Dull field visuals are hardly the title's most significant problem, though. The matches play out slowly; and for all the "thought" your opponents put into their moves, they simply aren't very good at mahjong. I do realize that the designers didn't want players to have to experience a high number of draws and defeats with so many random matches to play through, but easy victories don't make for fun, rewarding gameplay in the long run.
As the adventure is far too simplistic to appeal to RPG fans and the "battles" are too slow and easy to prove worthwhile for mahjong aficionados, I don't believe there's really much of an audience out there for Jongmaster. The naughtiness factor prevents me from recommending it even to the many little kids who are looking for a good mahjong RPG, which is quite unfortunate.
Wednesday, March 5, 2014
Jantei 3 starts off in sobering fashion. Its opening cinema details the deaths of three girls, with one sequence depicting the suicide of a ten-year-old. We're talking some relatively heavy material here.
But then a cool musical track starts playing--our sign that it's time to move on from that serious stuff and play some mahjong.
The adventure proceeds in the style of a digital comic, with bits of pointing and clicking necessary every so often. Thankfully, Jantei 3's artwork and animation are far superior to those of its predecessor.
And 3 is much wackier than 2 (and most other PC Engine games at that). It features a roster of deviants that includes a crazed centaur, a not quite fully armored (but quite perverted) knight, and a gargantuan school principal.
You'll engage these nutjobs in mahjong warfare and likely find them to be worthy (but not infuriatingly prescient) opponents. Some of them refuse to buckle even after suffering numerous defeats, so to speed things up, you'll probably want to spend points you earn for wins on "techniques" that enable you to cheat your way to quick victories.
Dispersed among the comic-style festivities and mahjong festivals are strange mini-games. You'll have to fend off a team of volleyball-playing maniacs and outmaneuver a wrestling-proficient cat-girl.

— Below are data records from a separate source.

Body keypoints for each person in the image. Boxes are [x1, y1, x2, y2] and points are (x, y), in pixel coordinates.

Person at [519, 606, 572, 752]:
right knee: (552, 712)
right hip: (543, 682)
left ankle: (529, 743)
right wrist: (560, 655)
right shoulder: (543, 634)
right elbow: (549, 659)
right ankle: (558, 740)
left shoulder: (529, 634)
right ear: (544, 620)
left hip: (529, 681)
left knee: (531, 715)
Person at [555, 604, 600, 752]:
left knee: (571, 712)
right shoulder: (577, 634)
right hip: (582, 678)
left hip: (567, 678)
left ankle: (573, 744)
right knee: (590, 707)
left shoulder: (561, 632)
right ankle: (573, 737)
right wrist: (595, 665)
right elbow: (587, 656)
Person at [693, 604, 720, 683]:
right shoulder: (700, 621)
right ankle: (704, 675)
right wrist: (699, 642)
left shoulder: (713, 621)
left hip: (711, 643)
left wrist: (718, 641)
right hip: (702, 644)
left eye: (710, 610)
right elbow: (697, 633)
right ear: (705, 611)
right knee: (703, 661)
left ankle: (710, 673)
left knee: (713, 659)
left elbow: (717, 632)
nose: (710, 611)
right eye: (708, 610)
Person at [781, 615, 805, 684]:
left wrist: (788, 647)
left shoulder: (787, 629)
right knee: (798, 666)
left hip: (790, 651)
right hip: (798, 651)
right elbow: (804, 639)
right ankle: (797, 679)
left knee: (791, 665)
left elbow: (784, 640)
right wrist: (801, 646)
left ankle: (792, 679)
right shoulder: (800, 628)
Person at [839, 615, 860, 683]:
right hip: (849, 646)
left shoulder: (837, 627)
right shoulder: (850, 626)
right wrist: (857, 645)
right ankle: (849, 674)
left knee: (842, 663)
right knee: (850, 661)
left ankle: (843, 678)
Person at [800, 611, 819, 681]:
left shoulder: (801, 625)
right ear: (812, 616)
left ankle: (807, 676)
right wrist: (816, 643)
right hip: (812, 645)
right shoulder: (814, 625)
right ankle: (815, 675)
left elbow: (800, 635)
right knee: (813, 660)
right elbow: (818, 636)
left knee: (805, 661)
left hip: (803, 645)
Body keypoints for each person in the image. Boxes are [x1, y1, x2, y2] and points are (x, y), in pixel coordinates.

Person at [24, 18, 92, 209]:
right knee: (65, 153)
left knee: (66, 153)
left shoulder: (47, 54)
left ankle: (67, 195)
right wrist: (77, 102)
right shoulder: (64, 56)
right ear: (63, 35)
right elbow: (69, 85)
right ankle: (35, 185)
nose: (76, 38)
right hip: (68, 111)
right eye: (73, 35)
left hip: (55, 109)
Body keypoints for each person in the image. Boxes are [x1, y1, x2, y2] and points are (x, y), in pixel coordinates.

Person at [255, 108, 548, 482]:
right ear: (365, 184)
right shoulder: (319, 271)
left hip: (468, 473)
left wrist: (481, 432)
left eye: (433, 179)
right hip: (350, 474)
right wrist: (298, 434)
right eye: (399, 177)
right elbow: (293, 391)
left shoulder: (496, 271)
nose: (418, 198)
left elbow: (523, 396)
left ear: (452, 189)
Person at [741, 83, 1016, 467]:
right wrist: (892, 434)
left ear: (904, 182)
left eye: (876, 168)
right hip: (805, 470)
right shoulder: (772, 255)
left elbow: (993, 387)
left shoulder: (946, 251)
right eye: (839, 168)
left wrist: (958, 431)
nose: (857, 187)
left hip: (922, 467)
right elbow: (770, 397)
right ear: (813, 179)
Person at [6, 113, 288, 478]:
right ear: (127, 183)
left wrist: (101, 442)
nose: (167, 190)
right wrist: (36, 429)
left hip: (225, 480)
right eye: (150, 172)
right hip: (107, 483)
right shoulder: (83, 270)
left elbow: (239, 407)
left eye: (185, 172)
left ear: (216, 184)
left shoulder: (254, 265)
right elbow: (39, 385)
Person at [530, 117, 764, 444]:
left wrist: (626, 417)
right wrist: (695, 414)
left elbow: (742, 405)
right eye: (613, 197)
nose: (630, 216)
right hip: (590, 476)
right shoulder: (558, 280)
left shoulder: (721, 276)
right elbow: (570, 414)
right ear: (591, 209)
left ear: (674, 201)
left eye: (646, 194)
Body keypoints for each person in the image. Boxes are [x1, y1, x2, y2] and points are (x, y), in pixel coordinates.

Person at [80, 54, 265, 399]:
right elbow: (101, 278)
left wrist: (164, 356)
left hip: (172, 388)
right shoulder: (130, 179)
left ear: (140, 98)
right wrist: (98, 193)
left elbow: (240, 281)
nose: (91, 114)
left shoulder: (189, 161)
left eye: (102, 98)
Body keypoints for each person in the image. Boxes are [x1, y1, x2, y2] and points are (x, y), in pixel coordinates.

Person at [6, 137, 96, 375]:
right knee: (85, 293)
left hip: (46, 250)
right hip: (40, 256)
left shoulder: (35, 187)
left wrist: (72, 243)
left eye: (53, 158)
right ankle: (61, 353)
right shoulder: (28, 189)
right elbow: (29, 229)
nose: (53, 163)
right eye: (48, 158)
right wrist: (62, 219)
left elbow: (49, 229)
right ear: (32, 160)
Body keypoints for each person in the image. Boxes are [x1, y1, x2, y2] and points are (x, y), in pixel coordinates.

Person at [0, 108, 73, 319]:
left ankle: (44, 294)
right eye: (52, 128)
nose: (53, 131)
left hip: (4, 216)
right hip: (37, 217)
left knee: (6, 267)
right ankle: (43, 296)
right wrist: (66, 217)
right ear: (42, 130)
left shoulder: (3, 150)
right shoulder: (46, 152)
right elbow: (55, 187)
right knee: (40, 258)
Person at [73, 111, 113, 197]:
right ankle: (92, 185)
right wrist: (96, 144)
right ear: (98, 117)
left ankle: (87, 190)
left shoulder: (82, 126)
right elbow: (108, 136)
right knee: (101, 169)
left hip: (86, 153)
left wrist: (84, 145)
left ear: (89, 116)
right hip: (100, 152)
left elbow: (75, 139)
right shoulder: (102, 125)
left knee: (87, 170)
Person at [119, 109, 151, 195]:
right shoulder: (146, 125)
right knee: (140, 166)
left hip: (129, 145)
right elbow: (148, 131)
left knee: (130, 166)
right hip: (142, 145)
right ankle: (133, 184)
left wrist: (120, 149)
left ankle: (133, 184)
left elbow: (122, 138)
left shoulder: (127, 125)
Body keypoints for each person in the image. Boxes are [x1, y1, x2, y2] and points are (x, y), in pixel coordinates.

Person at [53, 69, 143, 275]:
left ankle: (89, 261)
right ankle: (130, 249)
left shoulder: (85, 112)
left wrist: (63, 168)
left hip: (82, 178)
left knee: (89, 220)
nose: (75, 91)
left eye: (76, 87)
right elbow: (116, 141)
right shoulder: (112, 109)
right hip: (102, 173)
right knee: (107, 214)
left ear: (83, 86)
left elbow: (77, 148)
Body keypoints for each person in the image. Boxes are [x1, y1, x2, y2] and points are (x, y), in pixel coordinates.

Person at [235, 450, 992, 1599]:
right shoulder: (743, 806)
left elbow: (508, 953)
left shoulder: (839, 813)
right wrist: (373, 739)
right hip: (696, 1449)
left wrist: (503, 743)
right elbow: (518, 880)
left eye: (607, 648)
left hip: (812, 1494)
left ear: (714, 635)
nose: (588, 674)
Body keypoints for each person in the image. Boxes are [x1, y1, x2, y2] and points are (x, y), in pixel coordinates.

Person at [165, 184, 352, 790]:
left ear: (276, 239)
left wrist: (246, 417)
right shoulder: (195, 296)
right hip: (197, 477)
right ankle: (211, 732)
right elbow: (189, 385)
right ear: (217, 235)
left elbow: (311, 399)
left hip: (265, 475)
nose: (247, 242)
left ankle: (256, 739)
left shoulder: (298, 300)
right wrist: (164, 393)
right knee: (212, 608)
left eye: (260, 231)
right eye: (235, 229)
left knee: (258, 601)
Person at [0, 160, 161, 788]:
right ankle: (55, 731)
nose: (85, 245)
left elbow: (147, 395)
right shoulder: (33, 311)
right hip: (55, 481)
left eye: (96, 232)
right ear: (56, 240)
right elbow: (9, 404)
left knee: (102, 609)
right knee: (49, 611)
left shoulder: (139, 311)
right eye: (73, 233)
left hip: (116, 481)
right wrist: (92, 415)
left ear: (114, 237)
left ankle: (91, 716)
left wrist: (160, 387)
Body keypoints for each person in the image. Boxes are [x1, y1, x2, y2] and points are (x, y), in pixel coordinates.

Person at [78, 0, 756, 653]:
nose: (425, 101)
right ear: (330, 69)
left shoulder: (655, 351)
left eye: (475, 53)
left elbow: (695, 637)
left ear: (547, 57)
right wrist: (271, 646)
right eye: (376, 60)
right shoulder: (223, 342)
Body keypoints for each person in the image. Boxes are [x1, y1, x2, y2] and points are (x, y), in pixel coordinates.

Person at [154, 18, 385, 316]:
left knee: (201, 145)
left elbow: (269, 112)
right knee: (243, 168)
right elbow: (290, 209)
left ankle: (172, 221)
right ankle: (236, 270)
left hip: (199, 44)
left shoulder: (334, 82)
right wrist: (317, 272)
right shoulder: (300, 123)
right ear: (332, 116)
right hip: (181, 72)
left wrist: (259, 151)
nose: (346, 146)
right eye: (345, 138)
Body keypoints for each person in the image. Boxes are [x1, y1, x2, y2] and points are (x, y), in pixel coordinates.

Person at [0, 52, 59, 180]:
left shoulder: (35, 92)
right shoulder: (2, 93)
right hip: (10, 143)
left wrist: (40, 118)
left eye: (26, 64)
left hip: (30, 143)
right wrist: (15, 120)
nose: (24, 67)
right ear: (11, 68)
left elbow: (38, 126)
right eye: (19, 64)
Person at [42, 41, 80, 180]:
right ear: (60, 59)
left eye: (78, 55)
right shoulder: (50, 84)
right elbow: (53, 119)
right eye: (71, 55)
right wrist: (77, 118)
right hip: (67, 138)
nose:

Fans of the game's immediate predecessor will be happy to discover that some old friends and foes play important roles in this episode. And said fans will hardly be surprised to learn that this chapter provides a substantial quantity of bare-skin shots.
Actually, Jantei 3 goes so far out of its way to be naughty that the panties-based gimmickry eventually wears out its welcome. While I hardly consider myself a PCE-playing prude, the gratuitousness reaches such absurd extremes that it really doesn't sit well with me, especially since it's juxtaposed with such a weighty opening. But the only other way in which the game proves irritating is in presenting a string of drawn-out mahjong-battles towards its conclusion. On the whole, it's well made and highly entertaining.